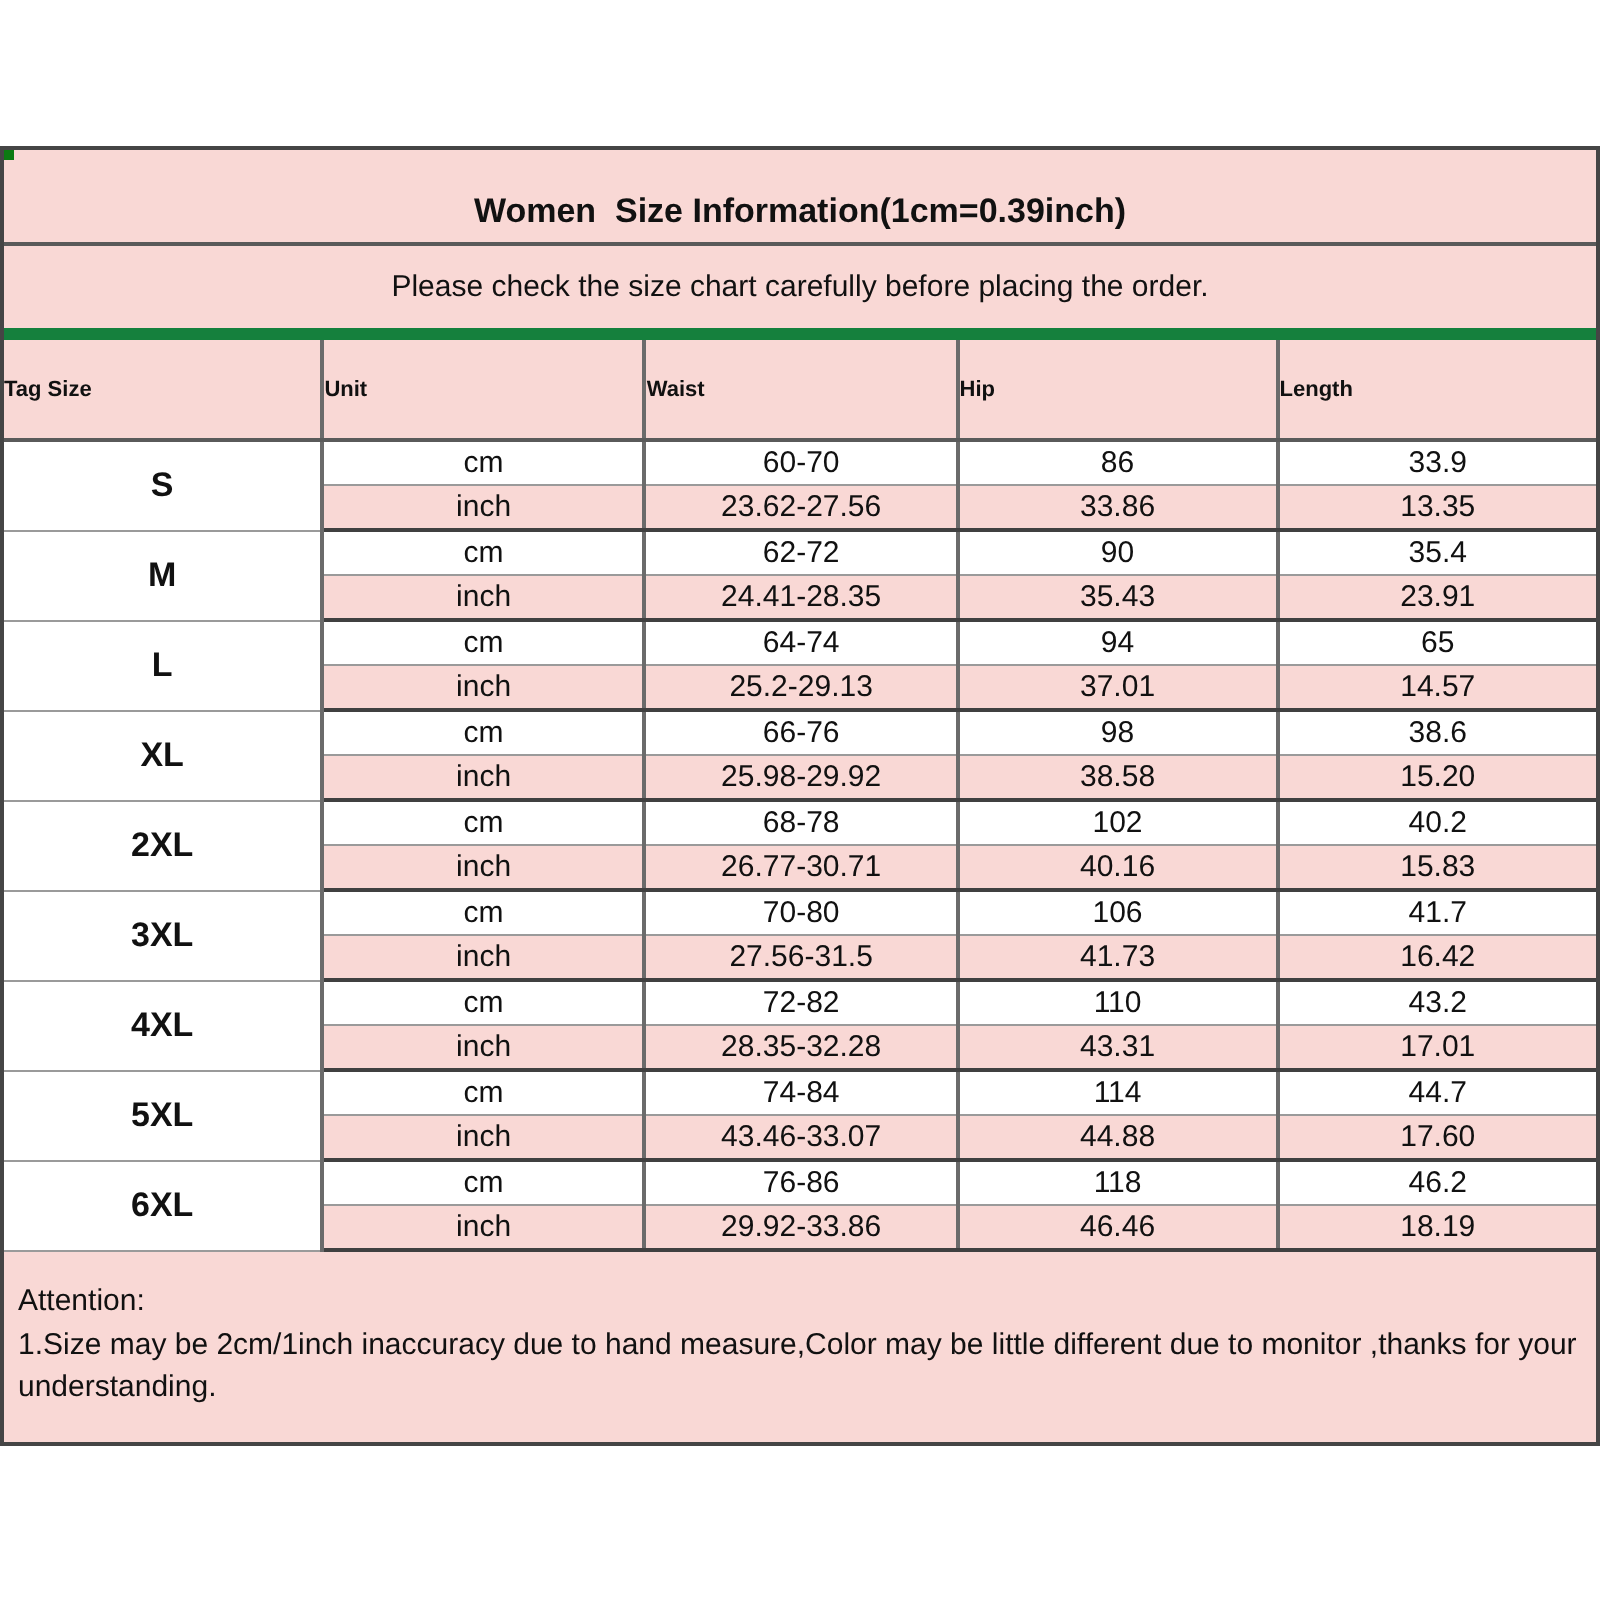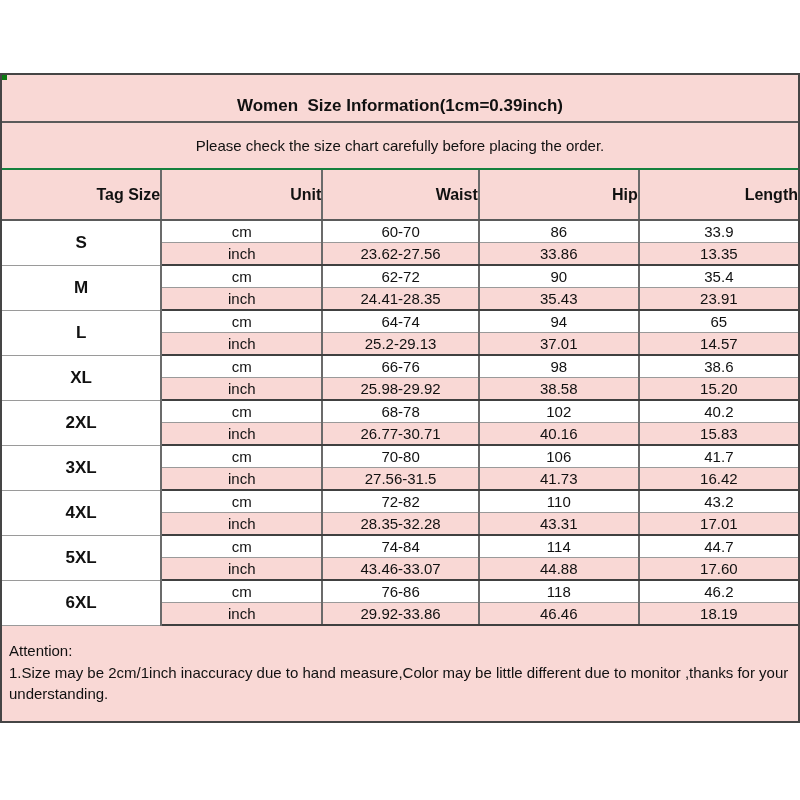--- a/index.html
+++ b/index.html
@@ -63,7 +63,7 @@
     align-items: center;
     justify-content: center;
     font-size: 15px;
-    border-bottom: 2px solid #15803d;
+    border-bottom: 6px solid #15803d;
   }
 
   table.size-table {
+ + + + + + +
Exercise objective -
Each record must appear again exactly as written above, without its pictures.

Exercise answer -
--- a/index.html
+++ b/index.html
@@ -63,7 +63,7 @@
     align-items: center;
     justify-content: center;
     font-size: 15px;
-    border-bottom: 2px solid #15803d;
+    border-bottom: 6px solid #15803d;
   }
 
   table.size-table {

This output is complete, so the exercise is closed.